View HorizontalMike's profile

HorizontalMike

7927 posts in 4032 days


#11 posted 05-13-2021 11:46 AM

I am in the camp of “Build Your Own” workbench. Even if it is an advanced project.

WHY? Because it will/does build much needed skills in constructing with tongue and groove, dovetails, through mortise/tenon joints all in one project, not to mention all the milling of your chosen lumber, and it can expose you to thick laminate glue-ups for the top working surface. Great experience for building those skills for the first time.

My workbench was my VERY FIRST full woodworking project. Yes my first. I learned a lot from building my own. Please consider it.

My workbench:
https://horizontalheavens.com/21st_century_workbench_project.htm
https://www.lumberjocks.com/projects/45812

-- HorizontalMike -- "Woodpeckers understand..."

View Smitty_Cabinetshop's profile

Smitty_Cabinetshop

17368 posts in 3736 days


#12 posted 05-13-2021 01:27 PM

Definitely build.

_Given records_
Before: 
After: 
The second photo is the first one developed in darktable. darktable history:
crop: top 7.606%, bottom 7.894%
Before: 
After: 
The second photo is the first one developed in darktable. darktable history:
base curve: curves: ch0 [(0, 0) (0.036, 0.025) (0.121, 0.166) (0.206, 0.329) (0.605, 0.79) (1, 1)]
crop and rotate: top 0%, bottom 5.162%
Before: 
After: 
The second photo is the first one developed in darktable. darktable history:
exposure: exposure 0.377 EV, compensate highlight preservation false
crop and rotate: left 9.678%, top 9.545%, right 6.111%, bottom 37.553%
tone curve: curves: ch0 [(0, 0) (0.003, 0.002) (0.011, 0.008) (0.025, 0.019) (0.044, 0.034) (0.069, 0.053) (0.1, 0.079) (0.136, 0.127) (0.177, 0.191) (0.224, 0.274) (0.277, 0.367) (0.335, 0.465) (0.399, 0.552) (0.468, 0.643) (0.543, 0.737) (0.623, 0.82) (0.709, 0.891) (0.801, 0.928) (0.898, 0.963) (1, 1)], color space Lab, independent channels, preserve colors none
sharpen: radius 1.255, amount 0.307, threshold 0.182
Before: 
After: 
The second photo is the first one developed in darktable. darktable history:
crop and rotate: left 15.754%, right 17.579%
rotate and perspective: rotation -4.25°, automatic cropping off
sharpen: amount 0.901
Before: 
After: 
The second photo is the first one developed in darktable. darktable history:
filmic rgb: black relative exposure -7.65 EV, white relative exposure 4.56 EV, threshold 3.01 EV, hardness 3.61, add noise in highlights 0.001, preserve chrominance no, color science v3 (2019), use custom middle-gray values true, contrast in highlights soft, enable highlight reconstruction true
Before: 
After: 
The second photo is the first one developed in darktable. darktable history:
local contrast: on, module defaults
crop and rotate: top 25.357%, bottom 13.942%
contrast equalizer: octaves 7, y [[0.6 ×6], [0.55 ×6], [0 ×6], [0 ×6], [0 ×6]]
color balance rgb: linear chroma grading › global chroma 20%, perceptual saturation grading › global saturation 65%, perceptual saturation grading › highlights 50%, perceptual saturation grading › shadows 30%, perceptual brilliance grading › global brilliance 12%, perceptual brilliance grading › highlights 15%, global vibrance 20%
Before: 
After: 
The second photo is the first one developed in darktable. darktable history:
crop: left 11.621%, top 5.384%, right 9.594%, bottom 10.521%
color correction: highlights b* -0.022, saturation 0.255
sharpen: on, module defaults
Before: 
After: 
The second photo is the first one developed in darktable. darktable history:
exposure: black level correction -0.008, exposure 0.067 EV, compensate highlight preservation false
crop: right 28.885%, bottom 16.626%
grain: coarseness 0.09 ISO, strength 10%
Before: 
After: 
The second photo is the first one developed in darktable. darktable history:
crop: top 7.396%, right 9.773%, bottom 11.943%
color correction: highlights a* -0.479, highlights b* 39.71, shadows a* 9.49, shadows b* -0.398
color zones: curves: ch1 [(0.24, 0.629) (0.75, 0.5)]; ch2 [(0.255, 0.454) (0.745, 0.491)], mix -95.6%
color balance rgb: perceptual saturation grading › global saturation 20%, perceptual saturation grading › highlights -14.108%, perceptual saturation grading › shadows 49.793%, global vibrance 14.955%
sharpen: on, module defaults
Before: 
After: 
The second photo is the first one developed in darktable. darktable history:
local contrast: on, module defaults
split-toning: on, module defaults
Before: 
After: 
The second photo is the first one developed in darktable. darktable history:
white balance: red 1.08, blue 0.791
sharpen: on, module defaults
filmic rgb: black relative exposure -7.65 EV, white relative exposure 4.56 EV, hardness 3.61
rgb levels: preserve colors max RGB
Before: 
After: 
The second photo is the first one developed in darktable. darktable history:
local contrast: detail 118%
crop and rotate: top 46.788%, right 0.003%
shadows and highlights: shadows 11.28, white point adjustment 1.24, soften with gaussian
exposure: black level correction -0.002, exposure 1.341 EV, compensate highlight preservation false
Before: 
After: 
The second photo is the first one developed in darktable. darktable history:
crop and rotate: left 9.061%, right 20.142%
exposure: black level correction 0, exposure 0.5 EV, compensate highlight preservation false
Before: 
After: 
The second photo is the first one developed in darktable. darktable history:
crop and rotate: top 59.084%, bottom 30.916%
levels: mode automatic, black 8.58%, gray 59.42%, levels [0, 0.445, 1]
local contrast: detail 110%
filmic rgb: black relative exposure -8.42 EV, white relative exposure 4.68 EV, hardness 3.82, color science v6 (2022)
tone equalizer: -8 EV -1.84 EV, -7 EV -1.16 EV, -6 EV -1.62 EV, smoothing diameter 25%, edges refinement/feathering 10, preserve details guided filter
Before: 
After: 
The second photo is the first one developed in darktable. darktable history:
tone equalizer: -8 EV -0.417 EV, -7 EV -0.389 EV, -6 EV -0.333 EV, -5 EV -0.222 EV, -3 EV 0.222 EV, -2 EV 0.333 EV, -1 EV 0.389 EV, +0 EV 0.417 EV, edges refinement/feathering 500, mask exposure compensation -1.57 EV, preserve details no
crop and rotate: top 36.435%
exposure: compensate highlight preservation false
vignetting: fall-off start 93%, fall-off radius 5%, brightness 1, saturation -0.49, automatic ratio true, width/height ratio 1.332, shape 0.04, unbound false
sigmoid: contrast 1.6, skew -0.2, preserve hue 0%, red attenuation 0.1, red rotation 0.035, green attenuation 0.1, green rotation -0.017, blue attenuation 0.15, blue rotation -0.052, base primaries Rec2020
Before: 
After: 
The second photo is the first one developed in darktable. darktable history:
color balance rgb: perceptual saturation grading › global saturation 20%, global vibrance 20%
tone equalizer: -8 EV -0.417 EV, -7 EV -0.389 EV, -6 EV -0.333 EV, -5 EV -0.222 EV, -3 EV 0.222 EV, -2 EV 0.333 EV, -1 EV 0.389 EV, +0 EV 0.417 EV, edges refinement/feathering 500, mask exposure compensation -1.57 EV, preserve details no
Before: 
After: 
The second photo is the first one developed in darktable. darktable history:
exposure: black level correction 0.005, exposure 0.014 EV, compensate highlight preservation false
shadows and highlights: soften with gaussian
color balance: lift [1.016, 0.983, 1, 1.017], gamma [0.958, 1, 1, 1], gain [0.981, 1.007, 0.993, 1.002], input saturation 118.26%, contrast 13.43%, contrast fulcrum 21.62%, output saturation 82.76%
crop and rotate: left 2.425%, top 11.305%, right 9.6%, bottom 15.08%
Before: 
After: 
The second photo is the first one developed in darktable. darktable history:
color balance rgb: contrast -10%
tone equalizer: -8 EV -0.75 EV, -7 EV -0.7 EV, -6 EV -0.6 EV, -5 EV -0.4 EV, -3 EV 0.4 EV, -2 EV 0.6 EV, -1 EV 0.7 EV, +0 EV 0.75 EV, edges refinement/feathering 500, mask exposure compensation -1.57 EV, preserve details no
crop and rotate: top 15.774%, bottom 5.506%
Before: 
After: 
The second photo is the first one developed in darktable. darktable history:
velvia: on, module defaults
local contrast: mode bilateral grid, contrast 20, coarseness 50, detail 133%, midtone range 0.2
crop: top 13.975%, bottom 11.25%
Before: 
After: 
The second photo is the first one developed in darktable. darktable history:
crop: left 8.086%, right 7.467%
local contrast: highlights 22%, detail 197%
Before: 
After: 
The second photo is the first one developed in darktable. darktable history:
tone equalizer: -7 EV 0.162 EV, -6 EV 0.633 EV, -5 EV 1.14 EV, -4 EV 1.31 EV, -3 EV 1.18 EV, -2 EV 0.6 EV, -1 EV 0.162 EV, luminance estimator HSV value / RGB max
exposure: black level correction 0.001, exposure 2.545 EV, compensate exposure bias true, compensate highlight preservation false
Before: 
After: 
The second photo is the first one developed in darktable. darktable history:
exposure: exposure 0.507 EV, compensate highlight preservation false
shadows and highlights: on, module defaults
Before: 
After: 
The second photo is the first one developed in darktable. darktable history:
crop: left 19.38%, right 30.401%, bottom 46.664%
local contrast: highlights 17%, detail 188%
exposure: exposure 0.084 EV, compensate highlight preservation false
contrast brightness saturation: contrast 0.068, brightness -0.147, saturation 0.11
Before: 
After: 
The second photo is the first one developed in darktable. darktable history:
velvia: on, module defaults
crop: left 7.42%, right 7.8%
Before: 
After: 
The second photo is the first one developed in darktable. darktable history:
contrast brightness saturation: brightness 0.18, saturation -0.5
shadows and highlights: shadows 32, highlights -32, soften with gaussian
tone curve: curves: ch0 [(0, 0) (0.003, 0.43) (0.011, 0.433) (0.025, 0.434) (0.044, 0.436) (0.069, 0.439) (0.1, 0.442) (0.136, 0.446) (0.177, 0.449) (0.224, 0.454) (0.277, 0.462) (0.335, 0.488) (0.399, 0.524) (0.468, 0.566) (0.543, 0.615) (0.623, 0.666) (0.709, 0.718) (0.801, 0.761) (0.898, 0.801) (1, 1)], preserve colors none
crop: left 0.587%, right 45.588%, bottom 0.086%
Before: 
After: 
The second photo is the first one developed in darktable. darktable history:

_What this task involves_
Copy the workbench post from "7927 posts in" down to "the first time.", switching "lumber" to "timber". The records come from a different source than the text.

_Result_
7927 posts in 4032 days


#11 posted 05-13-2021 11:46 AM

I am in the camp of “Build Your Own” workbench. Even if it is an advanced project.

WHY? Because it will/does build much needed skills in constructing with tongue and groove, dovetails, through mortise/tenon joints all in one project, not to mention all the milling of your chosen timber, and it can expose you to thick laminate glue-ups for the top working surface. Great experience for building those skills for the first time.